Data:

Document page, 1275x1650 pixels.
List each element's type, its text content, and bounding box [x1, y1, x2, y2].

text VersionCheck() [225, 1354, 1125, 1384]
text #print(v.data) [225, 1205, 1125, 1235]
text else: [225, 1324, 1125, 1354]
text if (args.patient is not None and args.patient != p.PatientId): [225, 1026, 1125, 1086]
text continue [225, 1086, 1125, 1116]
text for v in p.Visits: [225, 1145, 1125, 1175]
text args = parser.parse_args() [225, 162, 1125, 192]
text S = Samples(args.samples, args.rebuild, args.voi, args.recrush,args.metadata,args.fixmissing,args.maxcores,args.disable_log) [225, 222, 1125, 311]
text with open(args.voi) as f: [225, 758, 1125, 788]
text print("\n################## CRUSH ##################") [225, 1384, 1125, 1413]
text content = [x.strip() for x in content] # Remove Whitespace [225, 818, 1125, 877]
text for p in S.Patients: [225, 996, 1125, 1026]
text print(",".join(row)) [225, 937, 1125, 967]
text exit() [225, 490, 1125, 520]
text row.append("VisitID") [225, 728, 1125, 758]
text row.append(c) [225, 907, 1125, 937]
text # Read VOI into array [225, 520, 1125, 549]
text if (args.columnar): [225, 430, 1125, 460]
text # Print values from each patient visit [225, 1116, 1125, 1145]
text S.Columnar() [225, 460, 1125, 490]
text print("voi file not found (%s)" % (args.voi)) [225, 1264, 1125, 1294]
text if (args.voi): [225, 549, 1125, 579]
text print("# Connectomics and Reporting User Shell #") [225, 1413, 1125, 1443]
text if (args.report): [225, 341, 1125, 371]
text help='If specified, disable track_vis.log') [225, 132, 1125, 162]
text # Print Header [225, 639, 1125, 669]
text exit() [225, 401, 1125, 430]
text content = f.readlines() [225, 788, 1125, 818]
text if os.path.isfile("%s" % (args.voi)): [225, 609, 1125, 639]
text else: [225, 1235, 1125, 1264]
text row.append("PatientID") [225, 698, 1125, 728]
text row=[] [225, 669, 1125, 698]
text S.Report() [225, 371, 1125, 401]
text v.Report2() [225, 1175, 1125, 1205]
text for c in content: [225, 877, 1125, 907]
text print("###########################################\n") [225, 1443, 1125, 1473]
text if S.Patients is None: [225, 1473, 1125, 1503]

Exercise directions: Each of the records is to be written out again exactly.

Problem solution:
Document page, 1275x1650 pixels.
List each element's type, its text content, and bounding box [x1, y1, x2, y2].

text VersionCheck() [225, 1354, 1125, 1384]
text #print(v.data) [225, 1205, 1125, 1235]
text else: [225, 1324, 1125, 1354]
text if (args.patient is not None and args.patient != p.PatientId): [225, 1026, 1125, 1086]
text continue [225, 1086, 1125, 1116]
text for v in p.Visits: [225, 1145, 1125, 1175]
text args = parser.parse_args() [225, 162, 1125, 192]
text S = Samples(args.samples, args.rebuild, args.voi, args.recrush,args.metadata,args.fixmissing,args.maxcores,args.disable_log) [225, 222, 1125, 311]
text with open(args.voi) as f: [225, 758, 1125, 788]
text print("\n################## CRUSH ##################") [225, 1384, 1125, 1413]
text content = [x.strip() for x in content] # Remove Whitespace [225, 818, 1125, 877]
text for p in S.Patients: [225, 996, 1125, 1026]
text print(",".join(row)) [225, 937, 1125, 967]
text exit() [225, 490, 1125, 520]
text row.append("VisitID") [225, 728, 1125, 758]
text row.append(c) [225, 907, 1125, 937]
text # Read VOI into array [225, 520, 1125, 549]
text if (args.columnar): [225, 430, 1125, 460]
text # Print values from each patient visit [225, 1116, 1125, 1145]
text S.Columnar() [225, 460, 1125, 490]
text print("voi file not found (%s)" % (args.voi)) [225, 1264, 1125, 1294]
text if (args.voi): [225, 549, 1125, 579]
text print("# Connectomics and Reporting User Shell #") [225, 1413, 1125, 1443]
text if (args.report): [225, 341, 1125, 371]
text help='If specified, disable track_vis.log') [225, 132, 1125, 162]
text # Print Header [225, 639, 1125, 669]
text exit() [225, 401, 1125, 430]
text content = f.readlines() [225, 788, 1125, 818]
text if os.path.isfile("%s" % (args.voi)): [225, 609, 1125, 639]
text else: [225, 1235, 1125, 1264]
text row.append("PatientID") [225, 698, 1125, 728]
text row=[] [225, 669, 1125, 698]
text S.Report() [225, 371, 1125, 401]
text v.Report2() [225, 1175, 1125, 1205]
text for c in content: [225, 877, 1125, 907]
text print("###########################################\n") [225, 1443, 1125, 1473]
text if S.Patients is None: [225, 1473, 1125, 1503]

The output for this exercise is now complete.